Plain-text document sources »
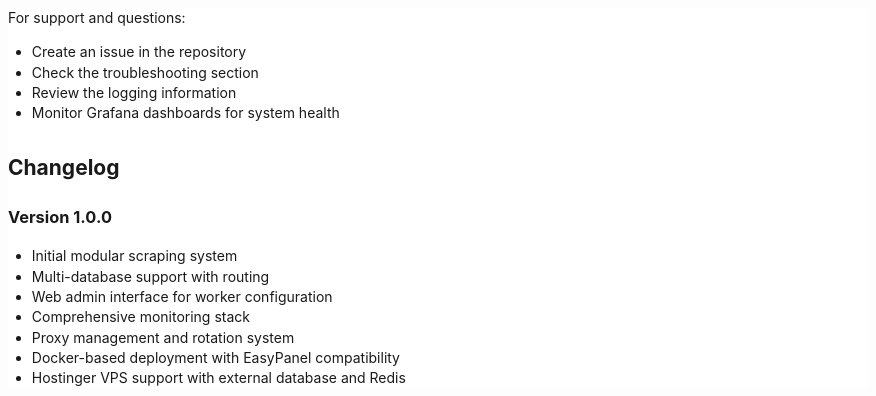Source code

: For support and questions:

- Create an issue in the repository
- Check the troubleshooting section
- Review the logging information
- Monitor Grafana dashboards for system health

## Changelog

### Version 1.0.0
- Initial modular scraping system
- Multi-database support with routing
- Web admin interface for worker configuration
- Comprehensive monitoring stack
- Proxy management and rotation system
- Docker-based deployment with EasyPanel compatibility
- Hostinger VPS support with external database and Redis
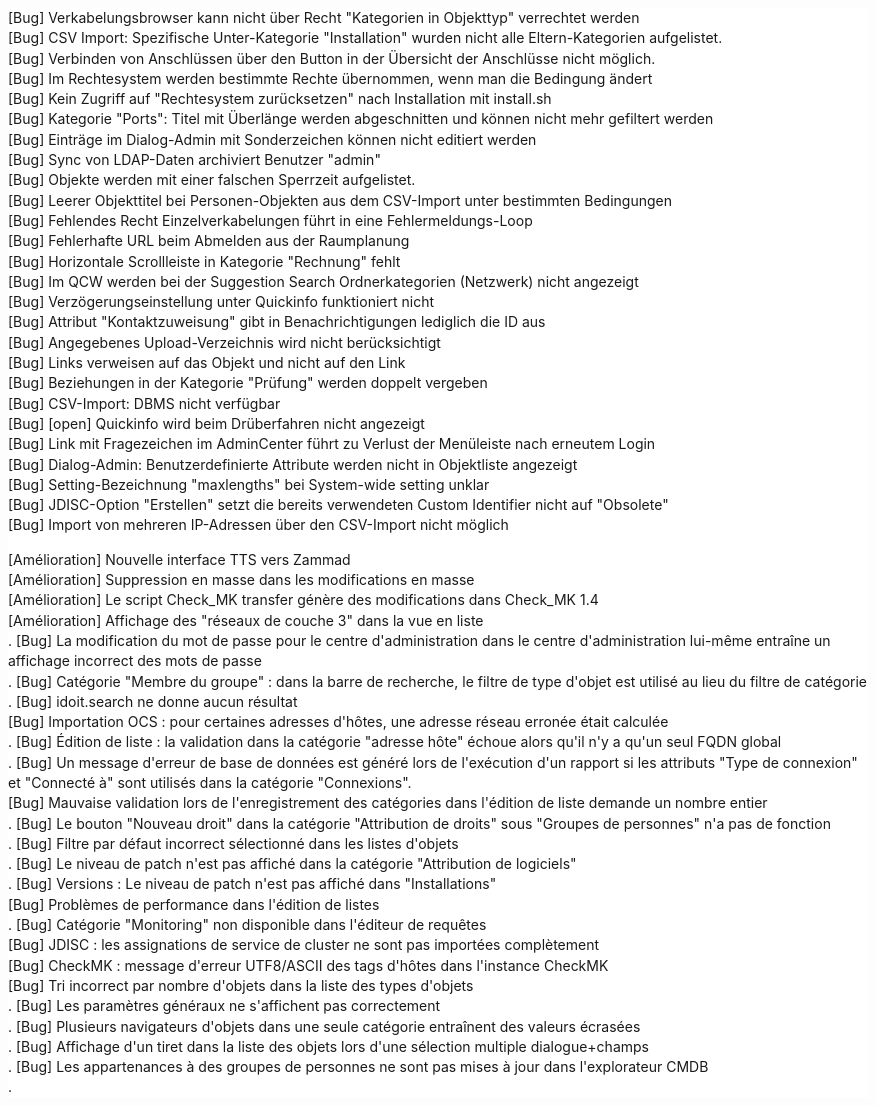 [Bug] Verkabelungsbrowser kann nicht über Recht "Kategorien in Objekttyp" verrechtet werden<br>
[Bug] CSV Import: Spezifische Unter-Kategorie "Installation" wurden nicht alle Eltern-Kategorien aufgelistet.<br>
[Bug] Verbinden von Anschlüssen über den Button in der Übersicht der Anschlüsse nicht möglich.<br>
[Bug] Im Rechtesystem werden bestimmte Rechte übernommen, wenn man die Bedingung ändert<br>
[Bug] Kein Zugriff auf "Rechtesystem zurücksetzen" nach Installation mit install.sh<br>
[Bug] Kategorie "Ports": Titel mit Überlänge werden abgeschnitten und können nicht mehr gefiltert werden<br>
[Bug] Einträge im Dialog-Admin mit Sonderzeichen können nicht editiert werden<br>
[Bug] Sync von LDAP-Daten archiviert Benutzer "admin"<br>
[Bug] Objekte werden mit einer falschen Sperrzeit aufgelistet.<br>
[Bug] Leerer Objekttitel bei Personen-Objekten aus dem CSV-Import unter bestimmten Bedingungen<br>
[Bug] Fehlendes Recht Einzelverkabelungen führt in eine Fehlermeldungs-Loop<br>
[Bug] Fehlerhafte URL beim Abmelden aus der Raumplanung<br>
[Bug] Horizontale Scrollleiste in Kategorie "Rechnung" fehlt<br>
[Bug] Im QCW werden bei der Suggestion Search Ordnerkategorien (Netzwerk) nicht angezeigt<br>
[Bug] Verzögerungseinstellung unter Quickinfo funktioniert nicht<br>
[Bug] Attribut "Kontaktzuweisung" gibt in Benachrichtigungen lediglich die ID aus<br>
[Bug] Angegebenes Upload-Verzeichnis wird nicht berücksichtigt<br>
[Bug] Links verweisen auf das Objekt und nicht auf den Link<br>
[Bug] Beziehungen in der Kategorie "Prüfung" werden doppelt vergeben<br>
[Bug] CSV-Import: DBMS nicht verfügbar<br>
[Bug] [open] Quickinfo wird beim Drüberfahren nicht angezeigt<br>
[Bug] Link mit Fragezeichen im AdminCenter führt zu Verlust der Menüleiste nach erneutem Login<br>
[Bug] Dialog-Admin: Benutzerdefinierte Attribute werden nicht in Objektliste angezeigt<br>
[Bug] Setting-Bezeichnung "maxlengths" bei System-wide setting unklar<br>
[Bug] JDISC-Option "Erstellen" setzt die bereits verwendeten Custom Identifier nicht auf "Obsolete"<br>
[Bug] Import von mehreren IP-Adressen über den CSV-Import nicht möglich<br>

[Amélioration] Nouvelle interface TTS vers Zammad<br>
[Amélioration] Suppression en masse dans les modifications en masse<br>
[Amélioration] Le script Check_MK transfer génère des modifications dans Check_MK 1.4<br>
[Amélioration] Affichage des "réseaux de couche 3" dans la vue en liste<br>.
[Bug] La modification du mot de passe pour le centre d'administration dans le centre d'administration lui-même entraîne un affichage incorrect des mots de passe<br>.
[Bug] Catégorie "Membre du groupe" : dans la barre de recherche, le filtre de type d'objet est utilisé au lieu du filtre de catégorie<br>.
[Bug] idoit.search ne donne aucun résultat<br>
[Bug] Importation OCS : pour certaines adresses d'hôtes, une adresse réseau erronée était calculée<br>.
[Bug] Édition de liste : la validation dans la catégorie "adresse hôte" échoue alors qu'il n'y a qu'un seul FQDN global<br>.
[Bug] Un message d'erreur de base de données est généré lors de l'exécution d'un rapport si les attributs "Type de connexion" et "Connecté à" sont utilisés dans la catégorie "Connexions".<br>
[Bug] Mauvaise validation lors de l'enregistrement des catégories dans l'édition de liste demande un nombre entier<br>.
[Bug] Le bouton "Nouveau droit" dans la catégorie "Attribution de droits" sous "Groupes de personnes" n'a pas de fonction<br>.
[Bug] Filtre par défaut incorrect sélectionné dans les listes d'objets<br>.
[Bug] Le niveau de patch n'est pas affiché dans la catégorie "Attribution de logiciels"<br>.
[Bug] Versions : Le niveau de patch n'est pas affiché dans "Installations"<br>
[Bug] Problèmes de performance dans l'édition de listes<br>.
[Bug] Catégorie "Monitoring" non disponible dans l'éditeur de requêtes<br>
[Bug] JDISC : les assignations de service de cluster ne sont pas importées complètement<br>
[Bug] CheckMK : message d'erreur UTF8/ASCII des tags d'hôtes dans l'instance CheckMK<br>
[Bug] Tri incorrect par nombre d'objets dans la liste des types d'objets<br>.
[Bug] Les paramètres généraux ne s'affichent pas correctement<br>.
[Bug] Plusieurs navigateurs d'objets dans une seule catégorie entraînent des valeurs écrasées<br>.
[Bug] Affichage d'un tiret dans la liste des objets lors d'une sélection multiple dialogue+champs<br>.
[Bug] Les appartenances à des groupes de personnes ne sont pas mises à jour dans l'explorateur CMDB<br>.
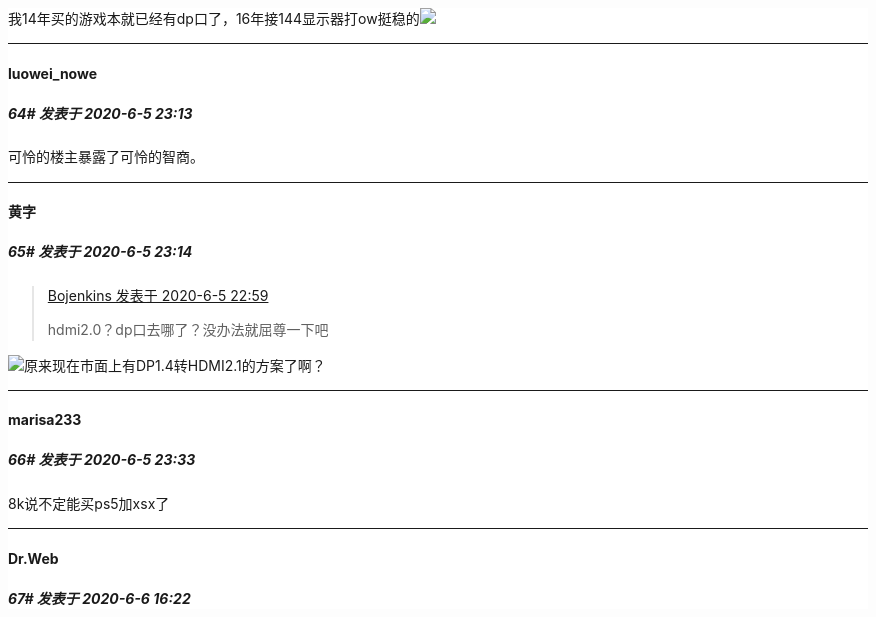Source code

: 


我14年买的游戏本就已经有dp口了，16年接144显示器打ow挺稳的<img src="https://static.saraba1st.com/image/smiley/face2017/001.png" referrerpolicy="no-referrer">







-----

####  luowei_nowe  
##### 64#       发表于 2020-6-5 23:13




可怜的楼主暴露了可怜的智商。







-----

####  黄字  
##### 65#       发表于 2020-6-5 23:14



<blockquote><a href="httphttps://bbs.saraba1st.com/2b/forum.php?mod=redirect&amp;goto=findpost&amp;pid=47692549&amp;ptid=1939702" target="_blank">Bojenkins 发表于 2020-6-5 22:59</a>

hdmi2.0？dp口去哪了？没办法就屈尊一下吧</blockquote>
<img src="https://static.saraba1st.com/image/smiley/face2017/049.png" referrerpolicy="no-referrer">原来现在市面上有DP1.4转HDMI2.1的方案了啊？







-----

####  marisa233  
##### 66#       发表于 2020-6-5 23:33




8k说不定能买ps5加xsx了







-----

####  Dr.Web  
##### 67#       发表于 2020-6-6 16:22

What is required » List the lines of the entries that include "Quickinfo".

Solution to this problem »
[Bug] Verzögerungseinstellung unter Quickinfo funktioniert nicht<br>
[Bug] [open] Quickinfo wird beim Drüberfahren nicht angezeigt<br>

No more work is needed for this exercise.